_WHAT YOU WILL DO_
Turn the text lines in the items below into one numbered list, skipping any blank lines. Leave the pictures out of your answer.

_DATA FOR REVIEW_
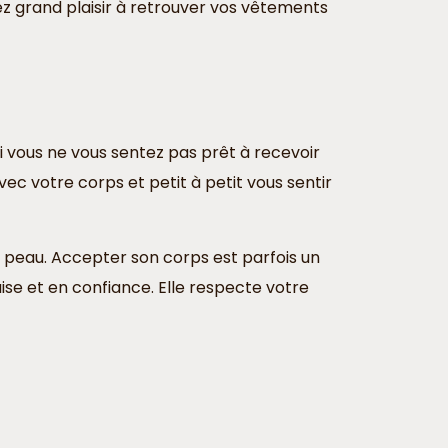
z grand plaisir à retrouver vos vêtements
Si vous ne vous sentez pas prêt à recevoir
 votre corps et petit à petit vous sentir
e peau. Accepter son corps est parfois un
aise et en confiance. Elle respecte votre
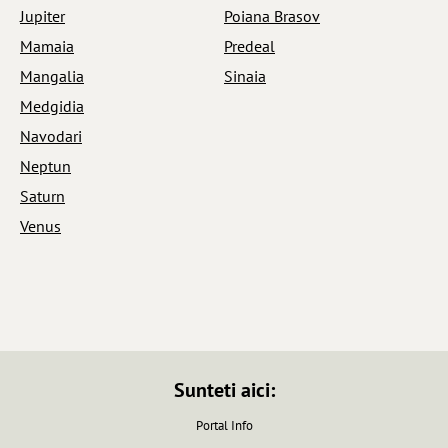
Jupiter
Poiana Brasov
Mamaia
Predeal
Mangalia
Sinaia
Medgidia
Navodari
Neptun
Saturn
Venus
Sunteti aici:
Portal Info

_RESULT BELOW_
1. z grand plaisir à retrouver vos vêtements
2. Si vous ne vous sentez pas prêt à recevoir
3.  votre corps et petit à petit vous sentir
4. e peau. Accepter son corps est parfois un
5. aise et en confiance. Elle respecte votre
6. Jupiter
7. Poiana Brasov
8. Mamaia
9. Predeal
10. Mangalia
11. Sinaia
12. Medgidia
13. Navodari
14. Neptun
15. Saturn
16. Venus
17. Sunteti aici:
18. Portal Info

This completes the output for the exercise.